Segment Start: TEXT SEGMENT

What would you change about your high school education?

:smack: How could I forget that my high school required four years of gym? I didn’t hate this as much as some people did, but it was a complete waste. Even considering that kids don’t get enough exercise. A friend of mine got pissed off senior year and complained to the gym teachers on the first day about it. She said something like “Why is gym the most important class I’m taking? If I miss three days of gym, I fail for the year. It’s easier to fail Gym than Advanced Placement Physics!”

I told my parents that I should not take maths because I was hopeless at it. They made me take it anyway. So I wagged pretty much a years worth of maths classes and got in all sorts of trouble and then obviously failed.

If I had my time back I would yelled at my parents until they had backed down. I still want to find my fifth form maths teacher and say “SEE! I told you I would never need logarithms or their evil cousins”.

Stupid maths. :mad:

That’s Illinois state law, not your high school. I complained about the very same thing – didn’t my high school have a bigger obligation to teach me, say, science instead of water polo?

There used to be an exemption from gym class for varsity athletes during their sports season, on the theory that 2-3 hours of practice a day was getting them more exercise than a 40-minute gym class (and they needed the extra homework time, anyway), but I believe that’s been discontinued.

Eva Luna, Evanston Township High School, Class of ‘86

One class that did me all kinds of good was typing. One semester of typing, and it’s been totally useful ever since.

A friend of mine took a business class in high school, and he uses it yet. He owns a business and is worth a couple of million dollars (that I know of). He dropped out of high school at 17 and joined the Marines (not a lifer, I think he spent 2 years or thereabouts).

I was a placid bookworm and soaked up whatever was there, plus a lot of random reading. There is no doubt it could have been better, ditto worse.

Physical education (4 years required) could have been a lot better. One thing I wish would have been for them to actually educate you about physical things, like how to fall (drama students got that–how to fall without getting hurt), tumbling, or dance (non-social dance).

And, you know, the career counseling. I could have used some stimulus there.

I wish I would have been awake in high school. Intellectually awake. I don’t think that happened until after high school.

Well, I would’ve gone somewhere else with a gentler social climate, maybe Columbine High… :rolleyes:

Anyway…

  1. I would’ve joined the Quiz Team like they wanted me to. We would’ve been a legend.
  2. I would’ve become a Black Belt in some kick-ass martial art so that the first time I got threatened by a gang girl Freshman year, I could’ve kicked her mf ass and left her bloodied and unconscious in the hallway for all her homeys to see instead of cowering in the bathroom stall and dealing with their bullshit for the next three years.
  3. I would’ve not given a rat’s ass what anyone thought of me.
  4. No boyfriend. That guy I thought was good enough for me back then… ::shudder::
  5. No drinking. That was a pretty bad idea.
  6. I would’ve listened to PUNK ROCK.
  7. I would’ve continued through virtuoso piano training and become a concert pianist.
  8. Would’ve gotten straight A’s in school.
  9. NO crying in school.
  10. I would’ve opted to pay for private Driver’s Ed lessons so that I could graduate at 16 instead of 17. Then I would’ve taken two years off to backpack in Europe or something awesome like that.
  11. I would’ve become a working artist sooner and tried to bypass college for the art world. I simply wasn’t focused enough.

Segment End: TEXT SEGMENT

JOB 1 —
According to the forum thread, which class did one poster take for a single semester and find useful ever since?
The forum thread above has no connection to the listing that follows.

Segment Start: SOURCE RECORDS

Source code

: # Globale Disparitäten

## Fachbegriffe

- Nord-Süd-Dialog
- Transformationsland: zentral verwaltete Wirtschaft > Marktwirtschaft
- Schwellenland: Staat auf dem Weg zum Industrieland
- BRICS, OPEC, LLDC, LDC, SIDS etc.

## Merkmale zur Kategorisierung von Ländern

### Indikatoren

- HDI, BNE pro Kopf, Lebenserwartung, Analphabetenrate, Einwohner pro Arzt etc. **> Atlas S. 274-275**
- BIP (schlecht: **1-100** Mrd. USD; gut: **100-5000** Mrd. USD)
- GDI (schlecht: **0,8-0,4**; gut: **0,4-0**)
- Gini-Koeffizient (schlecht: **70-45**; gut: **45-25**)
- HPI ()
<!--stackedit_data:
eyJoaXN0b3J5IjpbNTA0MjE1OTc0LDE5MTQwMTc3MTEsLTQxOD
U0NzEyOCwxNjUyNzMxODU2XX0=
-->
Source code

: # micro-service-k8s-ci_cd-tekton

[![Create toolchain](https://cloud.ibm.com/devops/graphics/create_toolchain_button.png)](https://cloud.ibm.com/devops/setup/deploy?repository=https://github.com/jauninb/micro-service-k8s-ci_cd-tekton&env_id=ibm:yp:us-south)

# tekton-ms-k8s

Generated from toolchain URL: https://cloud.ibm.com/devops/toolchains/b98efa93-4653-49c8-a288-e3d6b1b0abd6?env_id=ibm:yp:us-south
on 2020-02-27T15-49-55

Segment End: SOURCE RECORDS

JOB 2 —
Please copy out the lines of the listing, beginning at the line that has "# tekton-ms-k8s" and stopping after the last line of the listing.

EXERCISE ANSWER 1 —
Typing.

EXERCISE ANSWER 2 —
# tekton-ms-k8s

Generated from toolchain URL: https://cloud.ibm.com/devops/toolchains/b98efa93-4653-49c8-a288-e3d6b1b0abd6?env_id=ibm:yp:us-south
on 2020-02-27T15-49-55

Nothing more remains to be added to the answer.